- Work instructions
Answer these questions from the East Asia Summit speech below:
1. What does the speech call the driving force in these processes?
2. How many of the 13 projects recommended by the EAS Educational Task Force has India taken on?
3. In what city and on what dates will India host the EAS Conference on Building Regional Responses to Disaster Management?

- Extract

At our first meeting last year, we all reiterated our support for the fundamentals of the East Asia Summit process. The relevance of the five core priority areas identified by EAS for our collective economic growth and development has become even more urgent. It is encouraging that we have begun to put in place the elements of a cooperative architecture in our region.

Mr. Chairman,

The East Asia Summit process has a great potential to bring synergy of effort to ensure peace, stability and economic prosperity in the region. We believe that in this era of global connectivity and economic inter-dependence, this can be achieved only if Asia strengthens itself in terms of economic growth, capacities and capabilities, all of which will enable it to contribute better to the global system. We continue to see ASEAN as the driving force in these processes.

Mr. Chairman,

We have seen useful progress at the 1st EAS Education Ministers Meeting in Yogyakarta on July 3-5, 2012. India has taken on 3 of the 13 projects recommended by the EAS Educational Task Force. On Nalanda University, I would like to inform that the Nalanda Mentor Group and the Governing Board held regular meetings. The University's website and logo have been launched. The University Statutes have been published in the Gazette of India. The University has appointed a Steering Committee to oversee the Global Design Competition. We would invite companies from EAS member States to participate in this competition.

To further intensify collaboration in the priority area of disaster management & relief, India would be hosting an EAS Conference on Building Regional Responses to Disaster Management in New Delhi from 16 to 17 September this year. We hope to bring together National Disaster Management Authorities in EAS member countries for sharing of expertise and experience, as well as to build capacities.

- Extracted material
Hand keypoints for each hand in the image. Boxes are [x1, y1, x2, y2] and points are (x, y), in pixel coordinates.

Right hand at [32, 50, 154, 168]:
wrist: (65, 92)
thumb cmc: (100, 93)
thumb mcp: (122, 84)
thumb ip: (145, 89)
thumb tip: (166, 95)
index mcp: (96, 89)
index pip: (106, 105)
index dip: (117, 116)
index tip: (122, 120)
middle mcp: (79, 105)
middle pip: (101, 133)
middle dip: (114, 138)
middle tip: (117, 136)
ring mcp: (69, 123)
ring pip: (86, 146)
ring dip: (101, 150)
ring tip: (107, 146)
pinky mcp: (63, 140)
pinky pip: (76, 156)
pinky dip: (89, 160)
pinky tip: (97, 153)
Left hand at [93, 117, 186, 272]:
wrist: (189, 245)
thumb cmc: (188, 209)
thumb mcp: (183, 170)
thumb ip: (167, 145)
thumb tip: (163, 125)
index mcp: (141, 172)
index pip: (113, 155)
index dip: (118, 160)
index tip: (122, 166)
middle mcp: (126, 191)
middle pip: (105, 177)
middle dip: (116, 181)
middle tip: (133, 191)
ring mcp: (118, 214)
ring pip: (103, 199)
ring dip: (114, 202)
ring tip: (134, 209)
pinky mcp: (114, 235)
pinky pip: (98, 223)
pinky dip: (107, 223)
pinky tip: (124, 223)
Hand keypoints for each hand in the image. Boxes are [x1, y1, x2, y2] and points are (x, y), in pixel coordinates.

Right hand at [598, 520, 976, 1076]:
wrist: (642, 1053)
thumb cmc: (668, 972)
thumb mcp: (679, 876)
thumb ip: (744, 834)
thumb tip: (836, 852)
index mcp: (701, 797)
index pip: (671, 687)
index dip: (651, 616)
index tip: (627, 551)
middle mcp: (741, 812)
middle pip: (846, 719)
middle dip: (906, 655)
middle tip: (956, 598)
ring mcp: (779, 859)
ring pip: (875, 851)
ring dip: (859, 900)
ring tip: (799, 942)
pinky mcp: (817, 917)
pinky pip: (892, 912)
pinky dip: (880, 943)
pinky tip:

- Exercise answer
1. ASEAN.
2. Three.
3. New Delhi, from 16 to 17 September.